È una delle sostanze più sfuggenti dell'universo. È la ormai nota e dibattuta materia oscura. Si tratta di una sostanza quasi invisibile che può essere identificata solo attraverso la sua attrazione gravitazionale. Negli ultimi anni, gli scienziati e i ricercatori stanno facendo enormi passi avanti nel dimostrare la sua esistenza e svelare i suoi misteri.

Grazie al Large Hadron Collider, situato in Svizzera, alcuni fisici potrebbero aver scoperto qualcosa in grado di mettere in dubbio quella che comunemente è nota come teoria della supersimmetria. Questa teoria indica l'esistenza di particelle considerate tra le principali candidate per la formazione della materia oscura. "Penso che stiamo cercando in diversi post e, se c'è ancora un luogo dove non abbiamo ancora pensato di cercare, ritengo che ci arriveremo entro il prossimo decennio", ha dichiarato Dan Bauer, un fisico del Fermi National Accelerator Laboratory, in Illinois.

Per essere considerate parte della materia oscura, le particelle potenziali devono essere neutre e stabili e non interagire con nessun altro tipo di materia tra le galassie, le stelle e i pianeti. Tali particelle supersimmetriche possono essere considerate materia oscura, sebbene devono essere condotti ulteriori test e altri esperimenti per verificare i risultati. La maggior parte di quelle scoperte possono essere classificate come particelle pesanti, chiamate “particelle massive debolmente interagenti”.

Il Cryogenic Dark Matter Search è il nome dell'esperimento al quale Bauer e il suo team sta lavorando. Tuttavia non sono gli unici impegnati nel risolvere i misteri della materia oscura.
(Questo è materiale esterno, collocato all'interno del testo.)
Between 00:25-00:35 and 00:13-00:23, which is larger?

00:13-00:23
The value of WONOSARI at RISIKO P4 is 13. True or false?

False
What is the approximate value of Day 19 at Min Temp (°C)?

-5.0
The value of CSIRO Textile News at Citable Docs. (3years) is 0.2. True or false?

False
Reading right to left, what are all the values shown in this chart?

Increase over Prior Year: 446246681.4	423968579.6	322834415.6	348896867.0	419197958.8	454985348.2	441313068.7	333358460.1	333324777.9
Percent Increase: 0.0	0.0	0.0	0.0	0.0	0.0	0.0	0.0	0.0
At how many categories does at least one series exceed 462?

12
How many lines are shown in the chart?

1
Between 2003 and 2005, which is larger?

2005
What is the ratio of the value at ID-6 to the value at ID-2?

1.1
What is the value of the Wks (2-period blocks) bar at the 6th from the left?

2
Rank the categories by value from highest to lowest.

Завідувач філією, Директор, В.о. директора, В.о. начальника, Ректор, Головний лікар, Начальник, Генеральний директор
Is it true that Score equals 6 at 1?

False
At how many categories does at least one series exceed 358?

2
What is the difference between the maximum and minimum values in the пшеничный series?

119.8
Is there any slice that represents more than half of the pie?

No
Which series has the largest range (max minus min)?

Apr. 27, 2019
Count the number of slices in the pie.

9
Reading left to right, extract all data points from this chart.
Gli esperimenti di laboratorio in Italia e in South Dakota sono intensamente in competizione tra loro per riuscire ad essere i primi a spiegare che cosa sia esattamente in sinergia con la materia oscura. "La maggior parte delle persone del settore concordano sul fatto che si stia per giungere alla prova di questa evidenza in più un esperimento", sostiene il fisico Bauer.

"Sono abbastanza fiducioso del fatto che la materia oscura sia reale e sembra allettante pensareche essa sia generata da una particella elementare, sebbene non riuscivo a credere che ciò potesse essere possibile", conclude il fisico teorico Lance Dixon dello SLAC National Accelerator Laboratory, in California.